◆ TASK LIST:
1. What does the commit on simulate_household change? Answer in two sentences.
2. Answer these questions about the simulate_household commit:
(a) Which file does the diff change?
(b) What decorator sat above the removed y function?
(c) What new variable in K_numpy holds the average over η draws?
3. Resume the simulate_household commit diff after its final line.

◆ EXCERPT:
-- Opening Marker --
Fix simulate_household to use embedded y function

- Add local y function inside simulate_household to replace removed y_jax
- Maintains consistency with refactoring pattern used in K_numpy and K
- All tests pass successfully

🤖 Generated with [Claude Code](https://claude.com/claude-code)

Co-Authored-By: Claude <noreply@anthropic.com>

Author: jstac

lectures/ifp_egm.md

@@ -406,11 +406,6 @@ def create_ifp(r=0.01,
     η_draws = np.random.randn(shock_draw_size)
     assert R * β < 1, "Stability condition violated."
     return IFPNumPy(R, β, γ, Π, z_grid, s, a_y, b_y, η_draws)
-
-# Set y(z, η) = exp(a_y * η + z * b_y)
-@numba.jit
-def y(z, η, a_y, b_y):
-    return np.exp(a_y * η + z * b_y)
 ```
 
 ### Solver
@@ -488,8 +483,11 @@ def K_numpy(
                     next_c = np.interp(next_a, ae_vals[:, k], c_vals[:, k])
                     # Add to the inner sum
                     inner_sum += u_prime(next_c)
-                # Average over η draws and weight by transition probability
-                expectation += (inner_sum / len(η_draws)) * Π[j, k]
+                # Average over η draws to approximate the integral
+                # ∫ u'(σ(R s_i + y(z', η'), z')) φ(η') dη' when z' = z_grid[k] 
+                inner_mean_k = (inner_sum / len(η_draws))
+                # Weight by transition probability and add to the expectation
+                expectation += inner_mean_k * Π[j, k]
             # Calculate updated c_{ij} values
             new_c_vals[i, j] = u_prime_inv(β * R * expectation)
 
@@ -597,17 +595,6 @@ def create_ifp(r=0.01,
     η_draws = jax.random.normal(key, (shock_draw_size,))
     assert R * β < 1, "Stability condition violated."
     return IFP(R, β, γ, Π, z_grid, s, a_y, b_y, η_draws)
-
-# Set y(z, η) = exp(a_y * η + z * b_y)
-def y_jax(z, η, a_y, b_y):
-    return jnp.exp(a_y * η + z * b_y)
-- Closing Marker --
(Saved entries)
-- Opening Marker --
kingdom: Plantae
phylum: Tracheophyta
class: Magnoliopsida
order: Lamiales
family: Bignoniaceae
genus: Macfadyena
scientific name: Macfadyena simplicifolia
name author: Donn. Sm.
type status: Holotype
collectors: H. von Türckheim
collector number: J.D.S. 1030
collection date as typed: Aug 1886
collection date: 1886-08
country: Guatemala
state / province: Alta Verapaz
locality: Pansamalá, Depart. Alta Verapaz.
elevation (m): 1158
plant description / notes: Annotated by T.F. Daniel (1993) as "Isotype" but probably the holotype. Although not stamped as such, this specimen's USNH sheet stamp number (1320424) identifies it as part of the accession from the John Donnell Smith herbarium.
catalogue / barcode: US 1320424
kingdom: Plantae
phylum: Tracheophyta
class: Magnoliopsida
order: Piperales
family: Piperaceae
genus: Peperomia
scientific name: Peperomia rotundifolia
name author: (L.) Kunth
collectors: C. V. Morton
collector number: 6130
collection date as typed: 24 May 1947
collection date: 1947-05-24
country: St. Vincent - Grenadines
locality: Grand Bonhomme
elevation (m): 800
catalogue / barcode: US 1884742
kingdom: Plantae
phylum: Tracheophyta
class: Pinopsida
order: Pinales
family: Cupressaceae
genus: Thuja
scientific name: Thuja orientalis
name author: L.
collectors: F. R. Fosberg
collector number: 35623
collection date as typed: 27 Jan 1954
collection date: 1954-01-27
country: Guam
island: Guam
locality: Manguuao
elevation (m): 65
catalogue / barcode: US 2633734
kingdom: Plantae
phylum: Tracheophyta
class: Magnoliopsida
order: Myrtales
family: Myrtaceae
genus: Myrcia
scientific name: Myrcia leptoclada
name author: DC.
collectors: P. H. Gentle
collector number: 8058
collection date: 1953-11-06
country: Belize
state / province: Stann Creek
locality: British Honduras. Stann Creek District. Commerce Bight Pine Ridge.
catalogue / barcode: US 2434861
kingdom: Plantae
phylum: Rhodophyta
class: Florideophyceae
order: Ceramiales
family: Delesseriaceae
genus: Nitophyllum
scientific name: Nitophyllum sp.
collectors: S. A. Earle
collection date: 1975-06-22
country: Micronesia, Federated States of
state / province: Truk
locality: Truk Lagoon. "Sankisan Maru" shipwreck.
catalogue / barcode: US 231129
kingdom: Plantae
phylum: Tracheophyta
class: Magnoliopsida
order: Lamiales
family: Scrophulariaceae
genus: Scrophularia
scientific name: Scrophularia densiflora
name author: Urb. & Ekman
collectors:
-- Closing Marker --
◆ ANSWERS IN ORDER:
1. The commit fixes simulate_household in lectures/ifp_egm.md by adding a local y function inside it to replace the removed y_jax, following the refactoring pattern used in K_numpy and K, and all tests pass. The diff deletes the separate y and y_jax definitions and, in K_numpy, stores the average over η draws in inner_mean_k before weighting it by the transition probability.

2.
(a) lectures/ifp_egm.md
(b) @numba.jit
(c) inner_mean_k

3.
-
-# Utility functions for JAX (can't use numba-jitted versions)
-def u_prime_jax(c, γ):
-    return c**(-γ)
-
-def u_prime_inv_jax(c, γ):
-    return c**(-1/γ)
 ```
 
 
@@ -651,6 +638,7 @@ def K(
         # For each k (future z state), compute the integral over η
         def compute_expectation_k(k):
             z_prime = z_grid[k]
+
             # For each η draw, compute u'(σ(R * s_i + y(z', η), z'))
             def compute_for_eta(η):
                 next_a = R * s[i] + y(z_prime, η)
@@ -659,18 +647,13 @@ def K(
                 # Return u'(σ(R * s_i + y(z', η), z'))
                 return u_prime(next_c)
 
-            # Compute average over all η draws using vmap
-            compute_all_eta = jax.vmap(compute_for_eta)
-            marginal_utils = compute_all_eta(η_draws)
-            # Return the average (Monte Carlo approximation of the integral)
-            return jnp.mean(marginal_utils)
-
-        # Compute ∫ u'(σ(...)) φ(η) dη for all k via vmap
-        exp_over_eta = jax.vmap(compute_expectation_k)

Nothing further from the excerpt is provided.